**作業内容 A:** 提示文のうち「清水川交差点で横切る市道東新川野中線が」で始まる段落を、主な事実を残して箇条書きに書き直してください。

**提示文:**
----

清水川交差点から先で市道神原町草江線は若干カーブしつつ緩やかな登りになっている。


清水川交差点で横切る市道東新川野中線が区域の境界となっている。実際、起点から清水川交差点まで市道の左側が西梶返・東梶返、右側が神原町であるのに対し、清水川交差点から先は恩田町となる。

登り坂ではあるがママチャリでもどうにかなる程度の勾配だ。しかし今までずっと平坦な道だった分だけ少々きつく感じられるかも知れない。
特に向かい風のときなどは結構きつい


古い文献で、恩田山という表記を見かけたことがある。具体的な一つのピークを指すとは考え難いが、清水川から見た恩田への高低差を表現したものかも知れない。
清水川交差点に至る古道沿いに地元管理の祠がある…名前は失念した

軽い登り坂の途中に清水川バス停がある。
その先には再び空港方面を案内する青看が…


今度はロゴはなく空港への分岐だけをビジュアルに示している。
説明によれば「150m先でメインの道よりも細い右側の道に入れ」と解釈できる。


案内板では直進が太い白地で示され、空港方面の案内はそれより細い白矢印になっている。
しかし…
この先では似たような分岐が2つ連続していてちょっと紛らわしい。

まず最初の分岐。これは分岐案内の看板から100mも進んでいないだろうか。
もっとも車を運転していて体感的に100mを理解できるかどうか怪しい
本線はもちろん直進でいいのだが…



この分岐は市道清水川競技場線で、かつては分岐が直角ではなく薄くスライスする形になっていた。当時の道路構造が今も分かる形で遺っている。昔だったらどっちが本線か分かりづらかっただろう。


この分岐を鋭角に曲がる車は殆どない。現在いる位置から先にも競技場方面へ向かう道があるからだ。それを思えば元のV字型分岐のままでも良かったように思えるだろう。
それをわざわざ接続部分を曲げて直角に取り付けているのは、交差点の視認性確保のためである。斜めに接続されていれば、どうしても片側から来る車を見づらくなる。また、清水川交差点でも現に観測されるように車が交差点を通過する時間がかかってしまう。概ねこういった理由によりすべての交差点はなるべく直角に接続するよう改良される。
接続部付近でうねうねと曲がりくねってしまうのは仕方がない

大して見るべきものもない短い市道だが、寄り道してみたい方はこちらから…
派生記事: 市道清水川競技場線
その分岐をやり過ごすと、今度は右側へ同様の分岐に出会うのである。


恩田はかつての私の縄張り(?)だったので、大きな顔して語らせて頂かなければならない。

----

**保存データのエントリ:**
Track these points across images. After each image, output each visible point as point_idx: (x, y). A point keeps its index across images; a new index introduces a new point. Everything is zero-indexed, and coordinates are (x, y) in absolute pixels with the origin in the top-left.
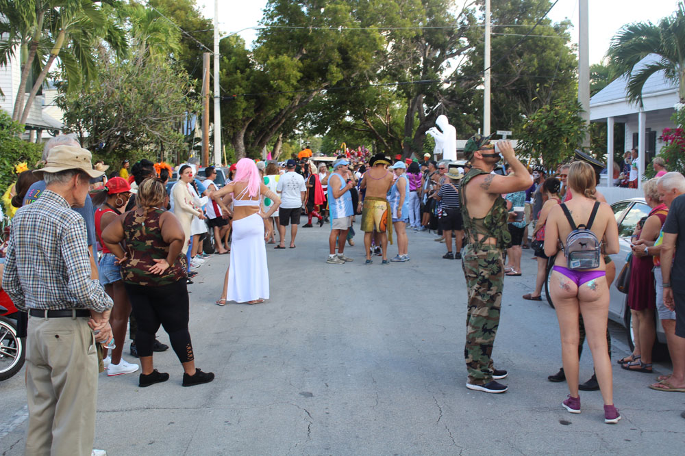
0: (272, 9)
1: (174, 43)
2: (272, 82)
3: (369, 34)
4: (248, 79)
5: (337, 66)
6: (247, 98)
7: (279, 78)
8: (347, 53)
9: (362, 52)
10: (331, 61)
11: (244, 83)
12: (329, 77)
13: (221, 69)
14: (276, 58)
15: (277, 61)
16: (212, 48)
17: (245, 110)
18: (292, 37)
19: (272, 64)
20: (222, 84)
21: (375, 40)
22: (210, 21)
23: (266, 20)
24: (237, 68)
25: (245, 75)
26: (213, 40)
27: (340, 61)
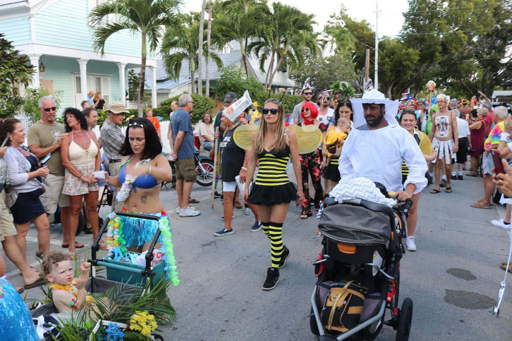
0: (407, 25)
1: (352, 45)
2: (403, 63)
3: (458, 35)
4: (392, 61)
5: (440, 53)
6: (391, 71)
7: (408, 60)
8: (446, 46)
9: (454, 45)
10: (437, 50)
11: (390, 63)
12: (435, 59)
13: (379, 57)
14: (407, 50)
15: (407, 51)
16: (374, 47)
17: (390, 76)
18: (416, 39)
19: (404, 53)
20: (379, 64)
21: (461, 38)
22: (374, 33)
23: (403, 31)
24: (386, 56)
25: (390, 59)
26: (375, 42)
27: (441, 50)
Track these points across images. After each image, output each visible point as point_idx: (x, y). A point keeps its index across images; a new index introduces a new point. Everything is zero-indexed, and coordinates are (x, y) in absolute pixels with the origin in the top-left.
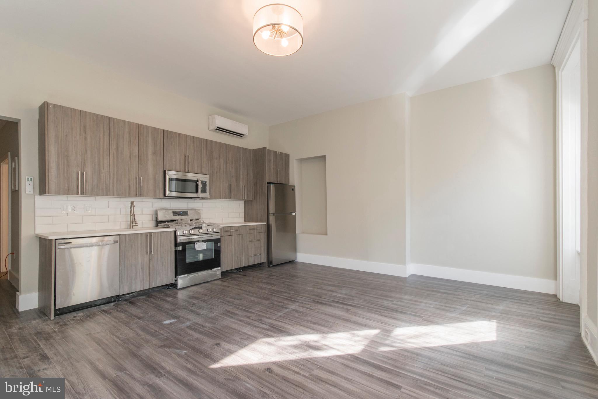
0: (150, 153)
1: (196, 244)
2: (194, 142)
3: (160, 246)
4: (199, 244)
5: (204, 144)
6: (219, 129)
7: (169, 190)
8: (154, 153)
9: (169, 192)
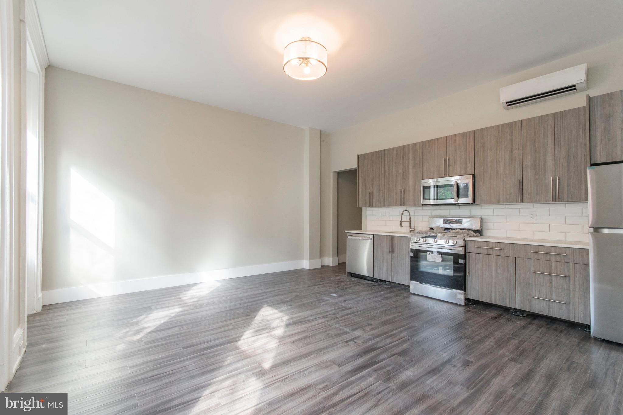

----

**作業内容 B:** 上に示したエントリの行をすべて、空行を除いて番号付きリストとして出力してください。画像は回答に含めないでください。

**演習の解答 A:**
- 清水川交差点で横切る市道東新川野中線が区域の境界になっている。
- 起点から清水川交差点までは、市道の左側が西梶返・東梶返、右側が神原町である。
- 清水川交差点から先は恩田町になる。

**演習の解答 B:**
1. Track these points across images. After each image, output each visible point as point_idx: (x, y). A point keeps its index across images; a new index introduces a new point. Everything is zero-indexed, and coordinates are (x, y) in absolute pixels with the origin in the top-left.
2. 0: (272, 9)
3. 1: (174, 43)
4. 2: (272, 82)
5. 3: (369, 34)
6. 4: (248, 79)
7. 5: (337, 66)
8. 6: (247, 98)
9. 7: (279, 78)
10. 8: (347, 53)
11. 9: (362, 52)
12. 10: (331, 61)
13. 11: (244, 83)
14. 12: (329, 77)
15. 13: (221, 69)
16. 14: (276, 58)
17. 15: (277, 61)
18. 16: (212, 48)
19. 17: (245, 110)
20. 18: (292, 37)
21. 19: (272, 64)
22. 20: (222, 84)
23. 21: (375, 40)
24. 22: (210, 21)
25. 23: (266, 20)
26. 24: (237, 68)
27. 25: (245, 75)
28. 26: (213, 40)
29. 27: (340, 61)
30. 0: (407, 25)
31. 1: (352, 45)
32. 2: (403, 63)
33. 3: (458, 35)
34. 4: (392, 61)
35. 5: (440, 53)
36. 6: (391, 71)
37. 7: (408, 60)
38. 8: (446, 46)
39. 9: (454, 45)
40. 10: (437, 50)
41. 11: (390, 63)
42. 12: (435, 59)
43. 13: (379, 57)
44. 14: (407, 50)
45. 15: (407, 51)
46. 16: (374, 47)
47. 17: (390, 76)
48. 18: (416, 39)
49. 19: (404, 53)
50. 20: (379, 64)
51. 21: (461, 38)
52. 22: (374, 33)
53. 23: (403, 31)
54. 24: (386, 56)
55. 25: (390, 59)
56. 26: (375, 42)
57. 27: (441, 50)
58. Track these points across images. After each image, output each visible point as point_idx: (x, y). A point keeps its index across images; a new index introduces a new point. Everything is zero-indexed, and coordinates are (x, y) in absolute pixels with the origin in the top-left.
59. 0: (150, 153)
60. 1: (196, 244)
61. 2: (194, 142)
62. 3: (160, 246)
63. 4: (199, 244)
64. 5: (204, 144)
65. 6: (219, 129)
66. 7: (169, 190)
67. 8: (154, 153)
68. 9: (169, 192)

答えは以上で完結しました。